_GOAL OF THE EXERCISE_.
Leave out the pictures and retype, exactly, the lines below from the line with "宏光, #千賀健永, #宮田俊哉, #横尾渉, #二" up to and including the line with "chöfen ein klärendes", nothing more.

_GIVEN ENTRIES_.
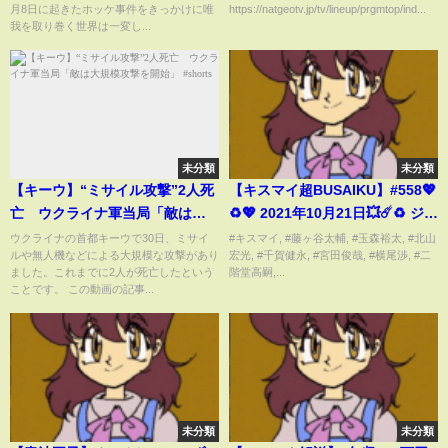
月8日に起きたホッケ事件をきっかけに唯
https://natgeotv.jp/tv/lineup/prgmtop/ind...
多摩川スーツケース事件
我を取り巻く世界は一変し...
未分類
未分類
【キーウ】“ミサイル攻撃”2人死
【キスマイ超BUSAIKU】#558💖
亡 ウクライナ軍当局「敵は大
♻️💖 2021年10月21日💥☄️♻️ ジャ
規模攻撃を開始」 #shorts
ニーズ禁断…入浴中の彼女をド
ウクライナの首都キーウで30日、ミサイ
#キスマイ, #藤ヶ谷太輔, #玉森裕太, #北山
ルや無人機などによる大規模な攻撃があり
宏光, #千賀健永, #宮田俊哉, #横尾渉, #二
キッとさせるには
ました。これまでに2人が死亡したという
階堂高嗣,...
ことです。 この動画の記事...
未分類
未分類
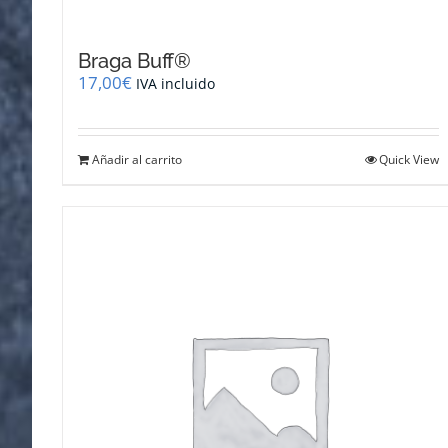
Braga Buff®
17,00
€
IVA incluido
Añadir al carrito
Quick View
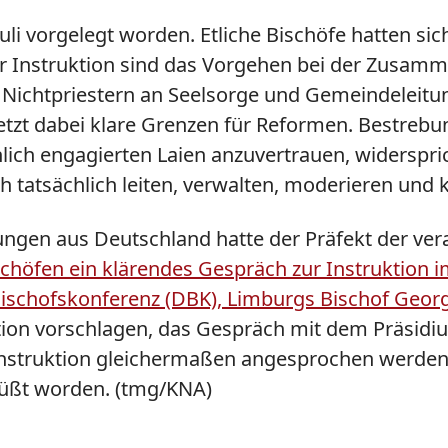
li vorgelegt worden. Etliche Bischöfe hatten sic
er Instruktion sind das Vorgehen bei der Zusam
von Nichtpriestern an Seelsorge und Gemeindele
setzt dabei klare Grenzen für Reformen. Bestrebu
hlich engagierten Laien anzuvertrauen, widerspr
tatsächlich leiten, verwalten, moderieren und k
gen aus Deutschland hatte der Präfekt der vera
chöfen ein klärendes Gespräch zur Instruktion 
 Bischofskonferenz (DBK), Limburgs Bischof Geo
ion vorschlagen, das Gespräch mit dem Präsidi
r Instruktion gleichermaßen angesprochen werden
rüßt worden. (tmg/KNA)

_SOLVED EXERCISE_.
宏光, #千賀健永, #宮田俊哉, #横尾渉, #二
キッとさせるには
ました。これまでに2人が死亡したという
階堂高嗣,...
ことです。 この動画の記事...
未分類
未分類
Braga Buff®
17,00
€
IVA incluido
Añadir al carrito
Quick View
li vorgelegt worden. Etliche Bischöfe hatten sic
er Instruktion sind das Vorgehen bei der Zusam
von Nichtpriestern an Seelsorge und Gemeindele
setzt dabei klare Grenzen für Reformen. Bestrebu
hlich engagierten Laien anzuvertrauen, widerspr
tatsächlich leiten, verwalten, moderieren und k
gen aus Deutschland hatte der Präfekt der vera
chöfen ein klärendes Gespräch zur Instruktion 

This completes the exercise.